Em resumo, de alguma maneira podemos afirmar que a questão do Mistério é a própria questão do “Ser”, e nele não se entra porque nele sempre se está – isto é, do mistério nosso pensamento nunca sai porque sair dele significa sair da própria existência, de si mesmo.
Ainda que isso possa parecer contraditório, a própria contradição indica que nossa existência nos supera e a meditação ou a oração é o que nos eleva. Viver realizando sentido é justamente o que nos autodetermina e, enfim, é o que nos eleva no imenso panorama da liberdade, mesmo diante do mistério da dor e do mal:
Afinal, a liberdade da vontade significa a liberdade da vontade humana, e esta é a vontade de um ser finito. O homem não é livre de suas contingências, mas, sim, livre para tomar uma atitude diante de quaisquer que sejam as condições que sejam apresentadas a ele.[10]
Terminamos nossa reflexão como nos propomos, não explicando cartesianamente o que é mistério, mas indicando, à luz da filosofia de Viktor Frankl, caminhos para penetrá-lo.

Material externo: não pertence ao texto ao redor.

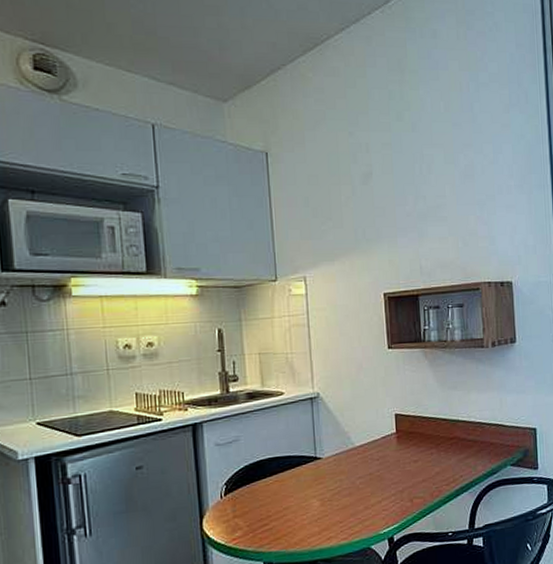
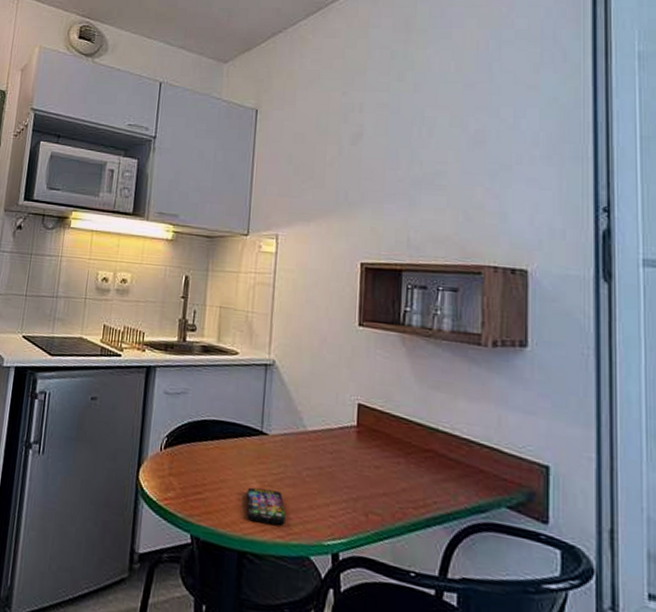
smartphone: none [310,503,347,534] -> present [246,487,286,526]

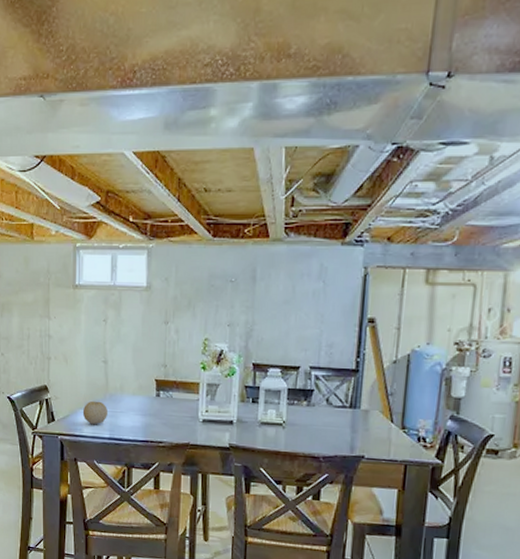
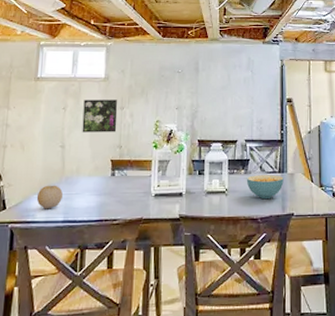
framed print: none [124,311,162,350] -> present [82,100,118,133]
cereal bowl: none [308,408,355,436] -> present [246,175,284,198]

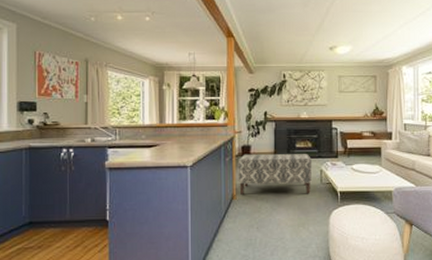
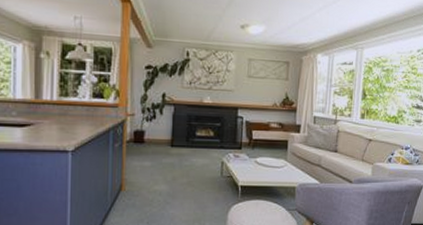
bench: present [238,153,313,195] -> none [128,140,214,188]

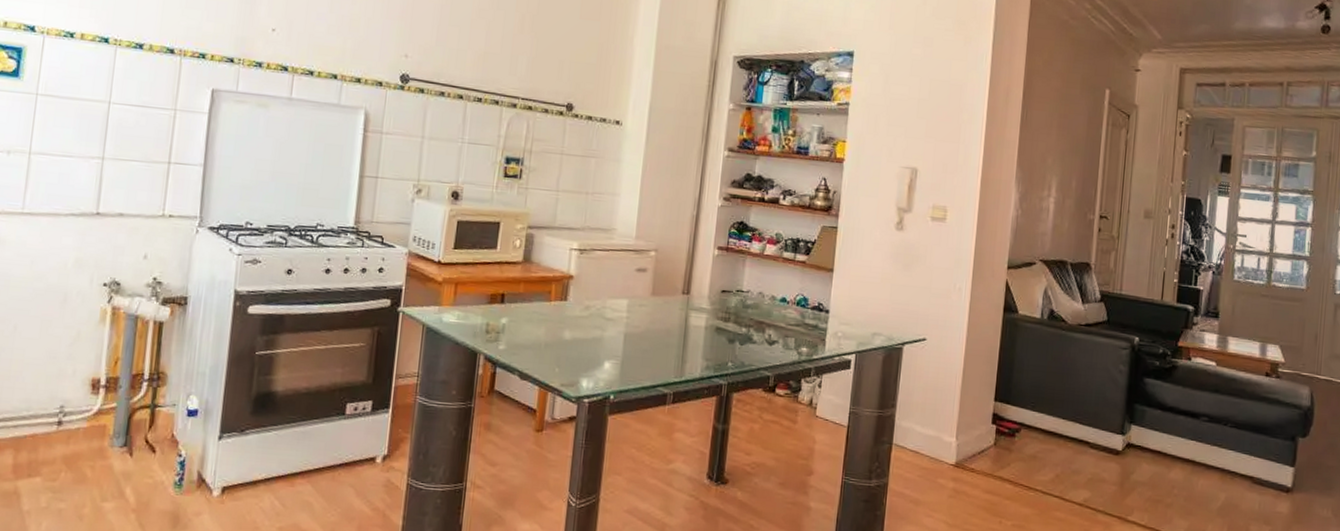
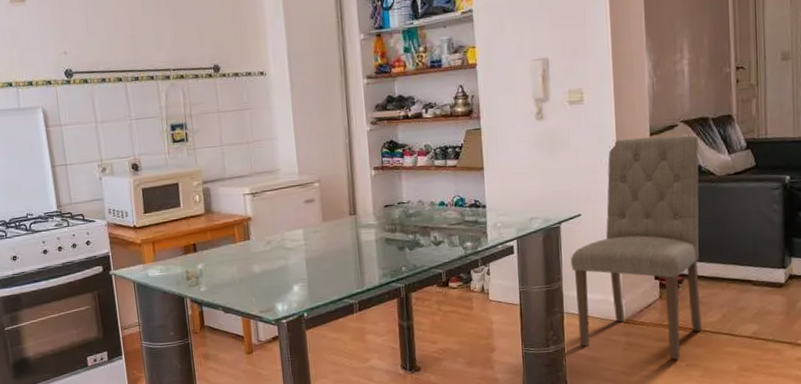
dining chair: none [904,266,1054,517] -> present [571,135,702,360]

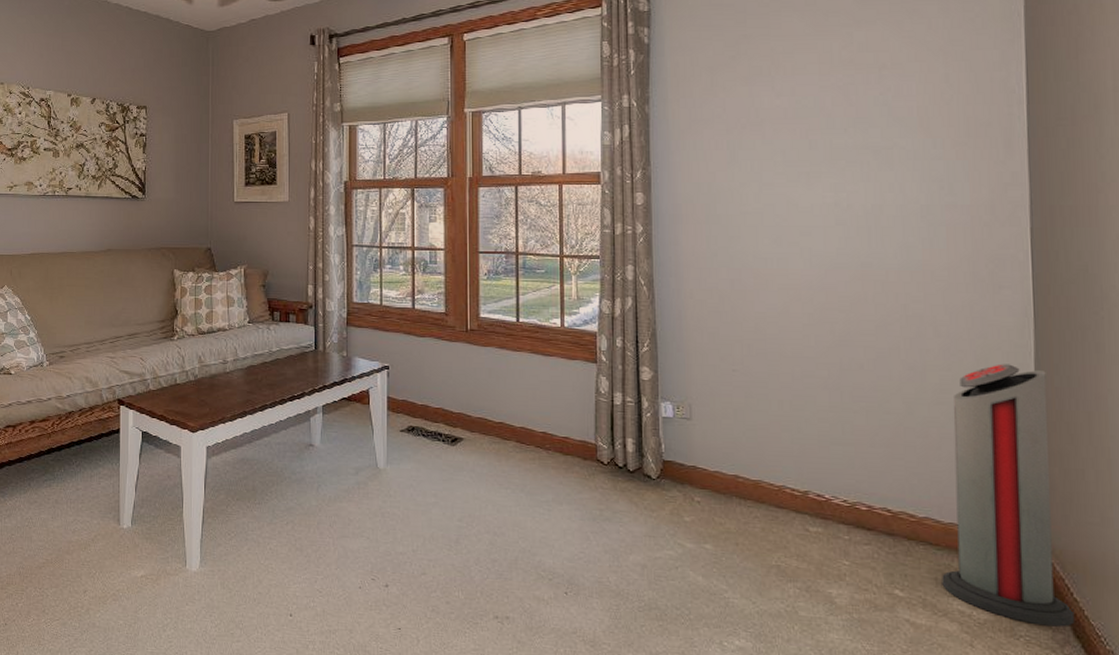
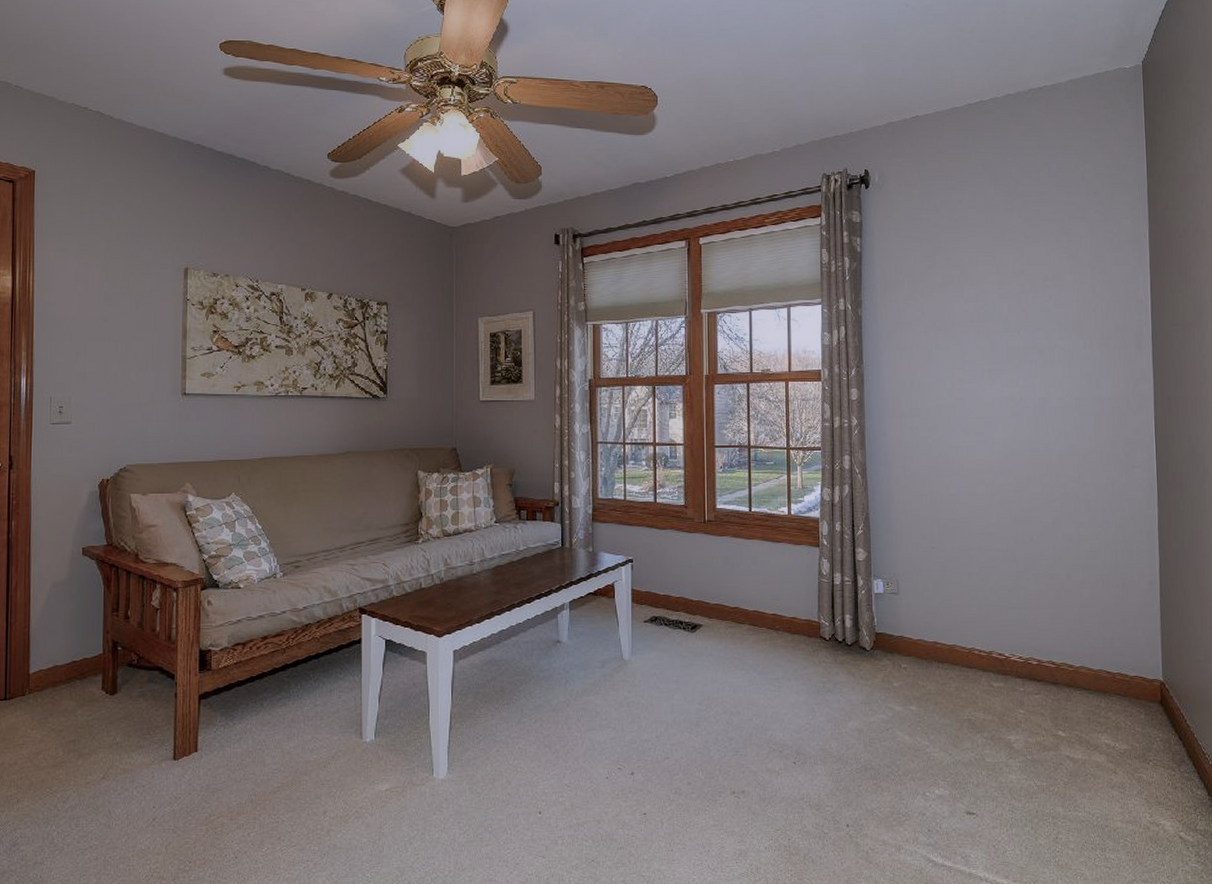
air purifier: present [942,364,1075,627] -> none [1093,531,1188,750]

A decisão mais radical da nossa existência se realiza na inclinação de todo nosso ser ao Mistério com “M” maiúsculo ou aos inúmeros mistérios que nos incitam nos momentos de fronteira da nossa história pessoal, porque é diante deles que decidimos pelo nosso “fim”, e é somente mediante a fé na possibilidade real de encontrar sentido que a nossa liberdade traça o próprio caminho.
Logo, talvez seja por não inclinar todo o ser na direção do mistério – a fim de alcançar uma resposta pessoal e encará-lo como um simples problema – que o homem de hoje não encontra sentido e vive o terror do vazio.
[1] cf. LOMBARDO, G. J., O medo que paralisa, o vínculo que salva, disponível em https://offlattes.com/archives/7914, em 16/07/2021.
[2] Cf. MARCEL, G. Journal métaphysique. Paris. Gallimard. 1927.
[3] Viktor E. Frankl chamaria isso de “Sentido NA vida”, diferenciando do “Sentido DA vida” e do “Suprassentido”, cf. Um sentido para a vida, psicoterapia e humanismo. Ideais & Letras, São Paulo, 2005. pp. 39-46.
[4] GOMES, F. C., Cansaço nosso de cada dia, disponível em https://offlattes.com/archives/8780, em 16/07/2021.
[5] FRANKL, V. E., Em busca de sentido, um psicólogo no campo de concentração. 51 ed. Vozes, Petrópolis, 2020. p. 161.
[6] FRANKL, V., A vontade de sentido, fundamentos e aplicações da logoterapia. Paulus, São Paulo, 2001. p. 29.
[7] FRANKL, V. E., Um sentido para a vida: psicoterapia e humanismo. Idéias e Letras, Aparecida, p. 87.
[8] Cf. BORBA, A., Distrações e distorções, disponível em https://offlattes.com/archives/8686, em 15/07/2021.
[9] Cf. FABRO, C., La preghiera nel pensiero moderno. Edizioni di Storia e di Letterattura, Roma, 1983.
[10] FRANKL, V., A vontade de sentido, fundamentos e aplicações da logoterapia. Paulus, São Paulo, p. 27.